• Question: What do you research?

    Asked by holly1912 to Zachary, Tim, Venus on 15 Nov 2013. This question was also asked by saskia123, pinkpuppy123.
    • Photo: Tim Hollowood

      Tim Hollowood answered on 15 Nov 2013:


      Thanks for the question. In physics there are experimentalists, those how build and operate the experiments, and theorists, those how come up with theories to explain the experiments. I’m a theorist who works on the most basic questions trying to find “the theory” that will unify physics. The big problem is to find a theory that can explain gravity and all the other forces in one framework. That’s the problem that Einstein couldn’t solve. Maybe we have a solution called string theory where the basic things are tiny strings rather than particles It’s a very radical idea but it does seem to solve a lot of problems. But there are many more things to understand like what is happening inside a black hole for example. That’s good there’s plenty to think about.

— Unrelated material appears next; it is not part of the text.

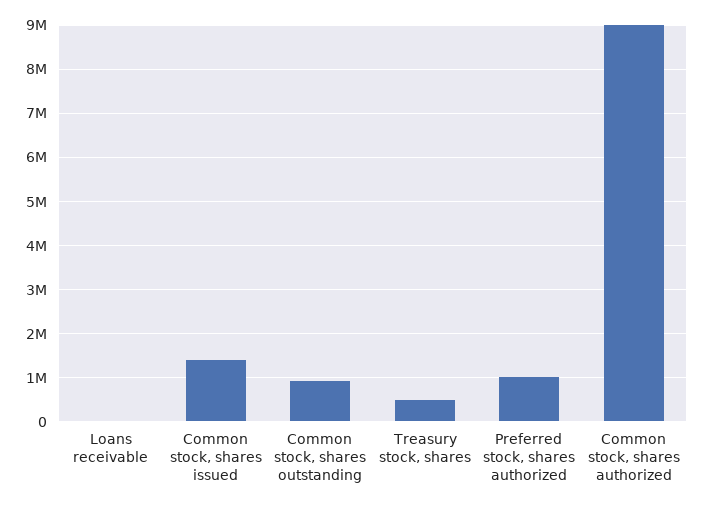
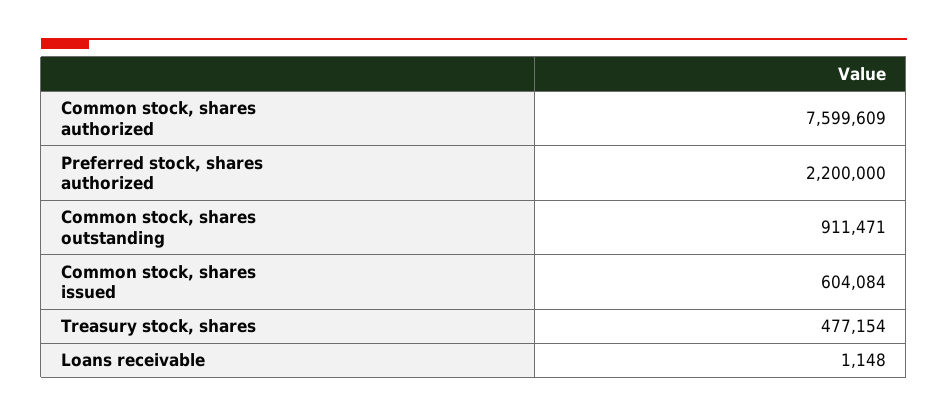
Common stock, shares issued: 1400000 -> 604084
Preferred stock, shares authorized: 1000000 -> 2200000
Common stock, shares authorized: 9000000 -> 7599609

    • Photo: Zachary Williamson

      Zachary Williamson answered on 15 Nov 2013:


      My personal research is based around figuring out the probability of an interacting neutrino producing something called a neutral-pion.

      Neutrinos are very elusive particles: they have almost no mass and interact with almost nothing, so we don’t know a lot about them. This interaction I mentioned: neutrinos creating neutral-pions, is a very messy interaction that interferes with a lot of neutrino experiments. A lot of interesting signals in our experiments can be mimicked by this neutral pion.

      Accurately finding the probability of this specific interaction happening will help other neutrino experiments because they’ll be able to use that probability to account for this ‘neutral pion effect’, leaving them in a better position to discover interesting stuff about the elusive neutrino.